Pictures stay out. Extract the lines below from the first one through the line with "In noting various", both included.

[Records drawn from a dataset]
──────
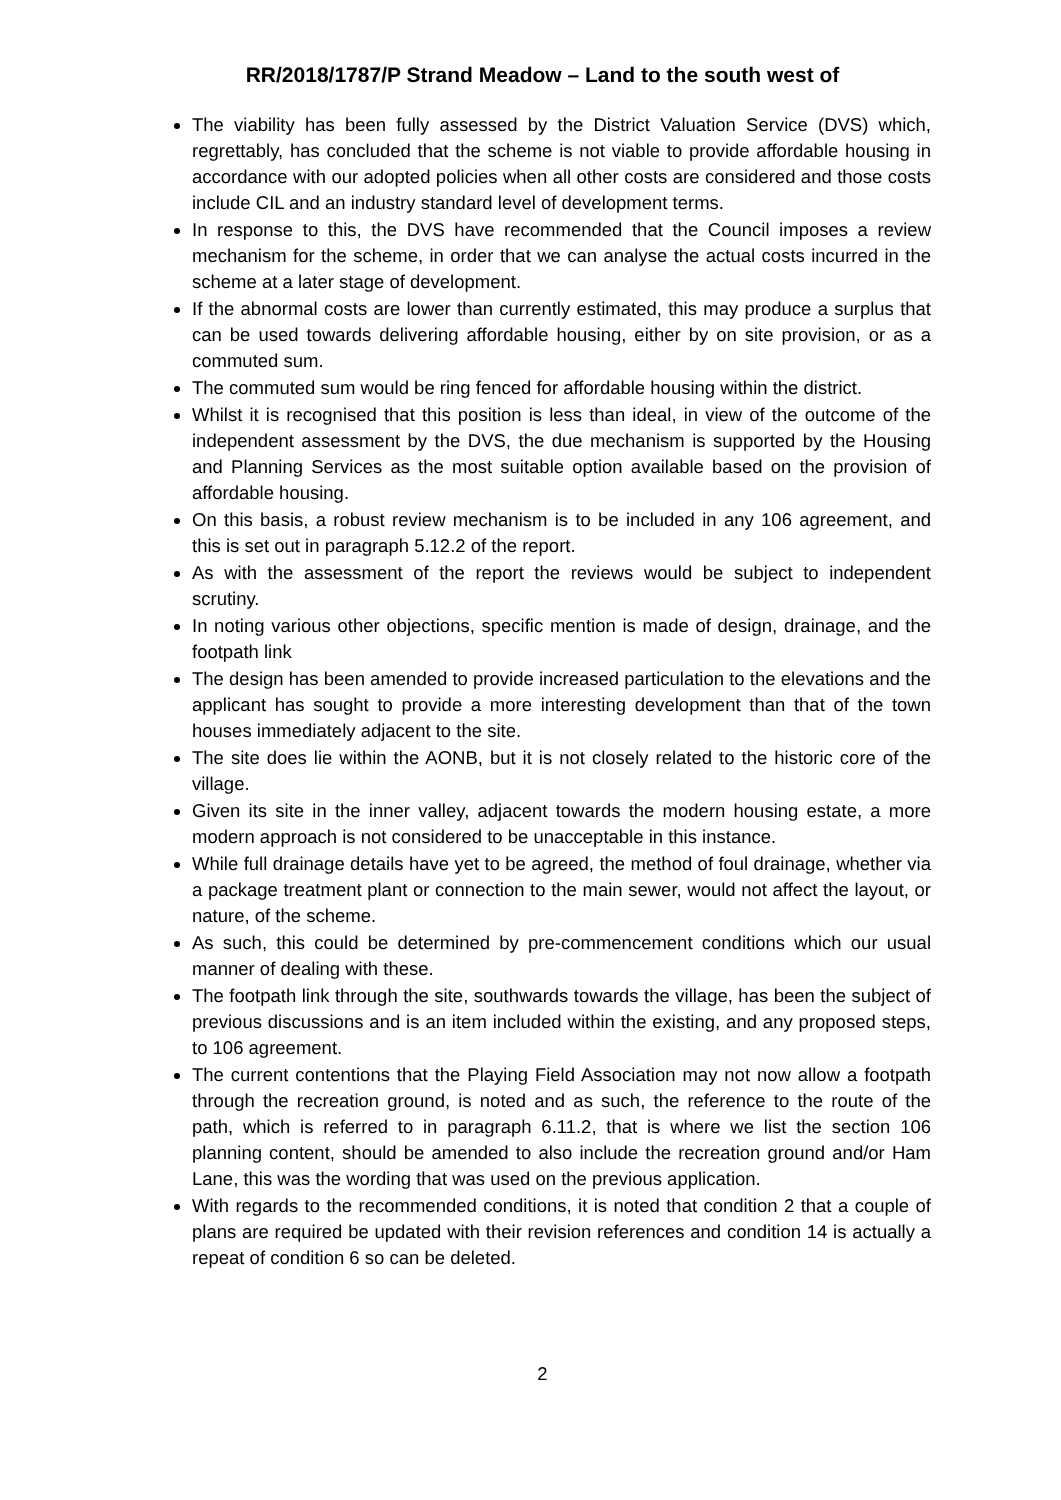RR/2018/1787/P Strand Meadow – Land to the south west of
The viability has been fully assessed by the District Valuation Service (DVS) which, regrettably, has concluded that the scheme is not viable to provide affordable housing in accordance with our adopted policies when all other costs are considered and those costs include CIL and an industry standard level of development terms.
In response to this, the DVS have recommended that the Council imposes a review mechanism for the scheme, in order that we can analyse the actual costs incurred in the scheme at a later stage of development.
If the abnormal costs are lower than currently estimated, this may produce a surplus that can be used towards delivering affordable housing, either by on site provision, or as a commuted sum.
The commuted sum would be ring fenced for affordable housing within the district.
Whilst it is recognised that this position is less than ideal, in view of the outcome of the independent assessment by the DVS, the due mechanism is supported by the Housing and Planning Services as the most suitable option available based on the provision of affordable housing.
On this basis, a robust review mechanism is to be included in any 106 agreement, and this is set out in paragraph 5.12.2 of the report.
As with the assessment of the report the reviews would be subject to independent scrutiny.
In noting various other objections, specific mention is made of design, drainage, and the footpath link
The design has been amended to provide increased particulation to the elevations and the applicant has sought to provide a more interesting development than that of the town houses immediately adjacent to the site.
The site does lie within the AONB, but it is not closely related to the historic core of the village.
Given its site in the inner valley, adjacent towards the modern housing estate, a more modern approach is not considered to be unacceptable in this instance.
While full drainage details have yet to be agreed, the method of foul drainage, whether via a package treatment plant or connection to the main sewer, would not affect the layout, or nature, of the scheme.
As such, this could be determined by pre-commencement conditions which our usual manner of dealing with these.
The footpath link through the site, southwards towards the village, has been the subject of previous discussions and is an item included within the existing, and any proposed steps, to 106 agreement.
The current contentions that the Playing Field Association may not now allow a footpath through the recreation ground, is noted and as such, the reference to the route of the path, which is referred to in paragraph 6.11.2, that is where we list the section 106 planning content, should be amended to also include the recreation ground and/or Ham Lane, this was the wording that was used on the previous application.
With regards to the recommended conditions, it is noted that condition 2 that a couple of plans are required be updated with their revision references and condition 14 is actually a repeat of condition 6 so can be deleted.
2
──────
Worked solution:
RR/2018/1787/P Strand Meadow – Land to the south west of
The viability has been fully assessed by the District Valuation Service (DVS) which, regrettably, has concluded that the scheme is not viable to provide affordable housing in accordance with our adopted policies when all other costs are considered and those costs include CIL and an industry standard level of development terms.
In response to this, the DVS have recommended that the Council imposes a review mechanism for the scheme, in order that we can analyse the actual costs incurred in the scheme at a later stage of development.
If the abnormal costs are lower than currently estimated, this may produce a surplus that can be used towards delivering affordable housing, either by on site provision, or as a commuted sum.
The commuted sum would be ring fenced for affordable housing within the district.
Whilst it is recognised that this position is less than ideal, in view of the outcome of the independent assessment by the DVS, the due mechanism is supported by the Housing and Planning Services as the most suitable option available based on the provision of affordable housing.
On this basis, a robust review mechanism is to be included in any 106 agreement, and this is set out in paragraph 5.12.2 of the report.
As with the assessment of the report the reviews would be subject to independent scrutiny.
In noting various other objections, specific mention is made of design, drainage, and the footpath link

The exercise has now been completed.